A pesquisa foi conduzida pelos professores Hae-chul Park, do Departamento de Ciências Biomédicas, e Ji-suk Shim, do Departamento de Medicina Dentária da instituição. Os cientistas investigaram a função do gene Axin2, responsável por codificar um regulador negativo da via de sinalização Wnt/β-catenina, considerada essencial para processos biológicos como proliferação celular, diferenciação e organogênese.
Para a realização do estudo, os pesquisadores utilizaram um modelo experimental com peixe-zebra e aplicaram a técnica de edição genômica CRISPR/Cas9 para eliminar o gene Axin2. Os animais geneticamente modificados apresentaram redução do tamanho corporal, atraso na erupção e no crescimento dos dentes, além de níveis significativamente mais baixos de cálcio e fósforo — minerais indispensáveis para a formação do tecido dentário duro.
O estudo também apontou uma diminuição expressiva na expressão de genes marcadores odontogênicos, fundamentais para o desenvolvimento normal dos dentes.
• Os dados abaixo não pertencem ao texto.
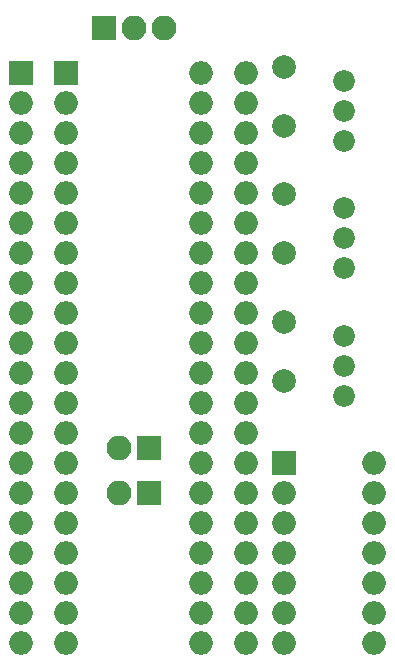
<source format=gts>
G04 #@! TF.FileFunction,Soldermask,Top*
%FSLAX46Y46*%
G04 Gerber Fmt 4.6, Leading zero omitted, Abs format (unit mm)*
G04 Created by KiCad (PCBNEW 4.0.7) date 08/17/19 21:40:14*
%MOMM*%
%LPD*%
G01*
G04 APERTURE LIST*
%ADD10C,0.100000*%
%ADD11R,2.000000X2.000000*%
%ADD12O,2.000000X2.000000*%
%ADD13C,2.000000*%
%ADD14C,1.840000*%
%ADD15R,2.100000X2.100000*%
%ADD16O,2.100000X2.100000*%
G04 APERTURE END LIST*
D10*
D11*
X120015000Y-104775000D03*
D12*
X135255000Y-153035000D03*
X120015000Y-107315000D03*
X135255000Y-150495000D03*
X120015000Y-109855000D03*
X135255000Y-147955000D03*
X120015000Y-112395000D03*
X135255000Y-145415000D03*
X120015000Y-114935000D03*
X135255000Y-142875000D03*
X120015000Y-117475000D03*
X135255000Y-140335000D03*
X120015000Y-120015000D03*
X135255000Y-137795000D03*
X120015000Y-122555000D03*
X135255000Y-135255000D03*
X120015000Y-125095000D03*
X135255000Y-132715000D03*
X120015000Y-127635000D03*
X135255000Y-130175000D03*
X120015000Y-130175000D03*
X135255000Y-127635000D03*
X120015000Y-132715000D03*
X135255000Y-125095000D03*
X120015000Y-135255000D03*
X135255000Y-122555000D03*
X120015000Y-137795000D03*
X135255000Y-120015000D03*
X120015000Y-140335000D03*
X135255000Y-117475000D03*
X120015000Y-142875000D03*
X135255000Y-114935000D03*
X120015000Y-145415000D03*
X135255000Y-112395000D03*
X120015000Y-147955000D03*
X135255000Y-109855000D03*
X120015000Y-150495000D03*
X135255000Y-107315000D03*
X120015000Y-153035000D03*
X135255000Y-104775000D03*
D13*
X138430000Y-130810000D03*
X138430000Y-125810000D03*
X138430000Y-109220000D03*
X138430000Y-104220000D03*
X138430000Y-120015000D03*
X138430000Y-115015000D03*
D14*
X143510000Y-110490000D03*
X143510000Y-107950000D03*
X143510000Y-105410000D03*
X143510000Y-121285000D03*
X143510000Y-118745000D03*
X143510000Y-116205000D03*
X143510000Y-132080000D03*
X143510000Y-129540000D03*
X143510000Y-127000000D03*
D11*
X138430000Y-137795000D03*
D12*
X146050000Y-153035000D03*
X138430000Y-140335000D03*
X146050000Y-150495000D03*
X138430000Y-142875000D03*
X146050000Y-147955000D03*
X138430000Y-145415000D03*
X146050000Y-145415000D03*
X138430000Y-147955000D03*
X146050000Y-142875000D03*
X138430000Y-150495000D03*
X146050000Y-140335000D03*
X138430000Y-153035000D03*
X146050000Y-137795000D03*
D11*
X116205000Y-104775000D03*
D12*
X131445000Y-153035000D03*
X116205000Y-107315000D03*
X131445000Y-150495000D03*
X116205000Y-109855000D03*
X131445000Y-147955000D03*
X116205000Y-112395000D03*
X131445000Y-145415000D03*
X116205000Y-114935000D03*
X131445000Y-142875000D03*
X116205000Y-117475000D03*
X131445000Y-140335000D03*
X116205000Y-120015000D03*
X131445000Y-137795000D03*
X116205000Y-122555000D03*
X131445000Y-135255000D03*
X116205000Y-125095000D03*
X131445000Y-132715000D03*
X116205000Y-127635000D03*
X131445000Y-130175000D03*
X116205000Y-130175000D03*
X131445000Y-127635000D03*
X116205000Y-132715000D03*
X131445000Y-125095000D03*
X116205000Y-135255000D03*
X131445000Y-122555000D03*
X116205000Y-137795000D03*
X131445000Y-120015000D03*
X116205000Y-140335000D03*
X131445000Y-117475000D03*
X116205000Y-142875000D03*
X131445000Y-114935000D03*
X116205000Y-145415000D03*
X131445000Y-112395000D03*
X116205000Y-147955000D03*
X131445000Y-109855000D03*
X116205000Y-150495000D03*
X131445000Y-107315000D03*
X116205000Y-153035000D03*
X131445000Y-104775000D03*
D15*
X123190000Y-100965000D03*
D16*
X125730000Y-100965000D03*
X128270000Y-100965000D03*
D15*
X127000000Y-140335000D03*
D16*
X124460000Y-140335000D03*
D15*
X127000000Y-136525000D03*
D16*
X124460000Y-136525000D03*
M02*

</source>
Segundo os autores, os resultados evidenciam que o controle temporal preciso da sinalização Wnt é indispensável para a morfogênese e a mineralização dentária adequadas.
De acordo com o professor Ji-suk Shim, a interrupção dessa via de sinalização por alterações genéticas, como a deficiência do Axin2, resulta em dentes com desenvolvimento mais lento e estrutura mais frágil. “Nossos resultados fornecem uma pista importante para a compreensão da base genética das doenças dentárias hereditárias”, afirmou o pesquisador. “Além disso, o estudo abre caminho para futuras investigações em regeneração dentária e no desenvolvimento de terapias direcionadas para distúrbios do desenvolvimento dentário.”
As descobertas reforçam o papel da genética na odontogênese e ampliam as perspectivas para novas abordagens terapêuticas no tratamento de doenças dentárias de origem hereditária.